Comme tout débat, la mise en question de l’impact sociétal potentiel de la recherche a eu un effet révélateur de la tension existante entre le scientifique et le politique mais surtout, pour moi, de l’ignorance qui perdure dans la compréhension des mécanismes de chacune des sphères. Ce qui m’énerve le plus dans la pétition, c’est le caractère monolithique sous lequel la communauté des chercheurs s’est présentée, toute unie derrière le FNRS. Le problème que je rencontre est que la science n’est pas une et qu’à l’intérieur même des 3506 scientifiques qui ont signé la pétition, existe sans doute une grande diversité de motivation et de pratiques.
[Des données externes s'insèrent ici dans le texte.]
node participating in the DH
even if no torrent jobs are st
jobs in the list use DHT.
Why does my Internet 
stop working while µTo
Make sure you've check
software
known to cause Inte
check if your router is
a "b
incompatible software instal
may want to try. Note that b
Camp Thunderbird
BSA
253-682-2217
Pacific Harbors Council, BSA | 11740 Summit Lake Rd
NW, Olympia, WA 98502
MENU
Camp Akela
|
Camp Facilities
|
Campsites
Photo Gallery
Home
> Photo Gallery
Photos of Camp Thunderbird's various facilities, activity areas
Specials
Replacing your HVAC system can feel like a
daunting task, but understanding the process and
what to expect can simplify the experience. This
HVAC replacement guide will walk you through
La science n’est pas une et pourtant elle se veut unie. Ce monolithisme porté notamment par les académies fait peur. Comment penser une science sans débat interne, sans disputatio ? Comment articuler cette unité de façade, les débats idéologiques qui nous traversent (le cas des OGM, les politiques énergétiques, les questions autour de la croissance économique) et la compétition, pas toujours honnête, qui est au coeur des pratiques de financement ? Dans certains domaines, comme la biologie moléculaire, une vraie logique de dépendance au financement est en oeuvre, vu le coût toujours croissant des technologies qui fondent le fondamental.
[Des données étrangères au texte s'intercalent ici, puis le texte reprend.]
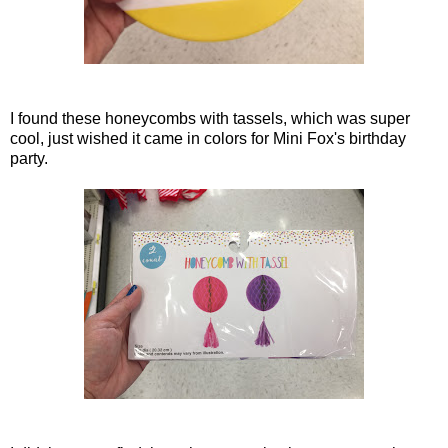
I found these honeycombs with tassels, which was super
cool, just wished it came in colors for Mini Fox's birthday
party.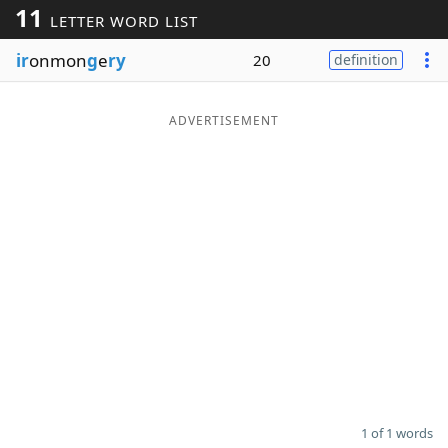
11
LETTER WORD LIST
Word List
Maker
ir
onmon
g
e
ry
20
definition
Blog
ADVERTISEMENT
Our Brands
1 of 1 words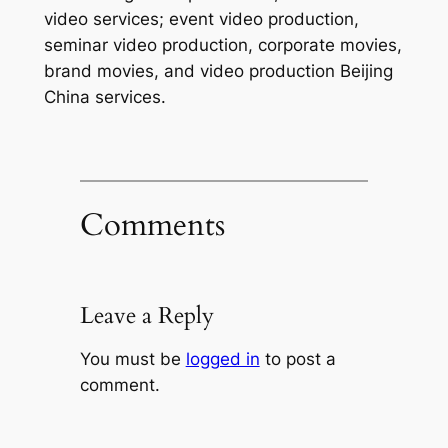
video services; event video production,
seminar video production, corporate movies,
brand movies, and video production Beijing
China services.
Comments
Leave a Reply
You must be
logged in
to post a
comment.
Cette nouvelle rencontre entre la communauté scientifique francophone et le politique s’est terminée par un retrait prudent de ce dernier. Mon espoir, et ce débat en est peut-être une première pierre, est que cet abandon du débat public ne se termine pas en abandon du débat tout court. Si le politique s’est mal fait comprendre, j’ai bien peur que la communauté scientifique elle se soit bien gardée de sortir du bois et a donc choisi une position de refus poli mais ferme du débat. C’est de bonne guerre mais pour préparer la prochaine bataille, il faudra, il me semble, que l’on clarifie entre scientifiques les enjeux réels de l’articulation entre science et société en dépassant les discours convenus et en intégrant les échecs d’une certaine forme de scientisme. La transition de nos sociétés demande cette forme de réflexivité qui conduit à un apprentissage collectif et dépasse les guerres idéologiques.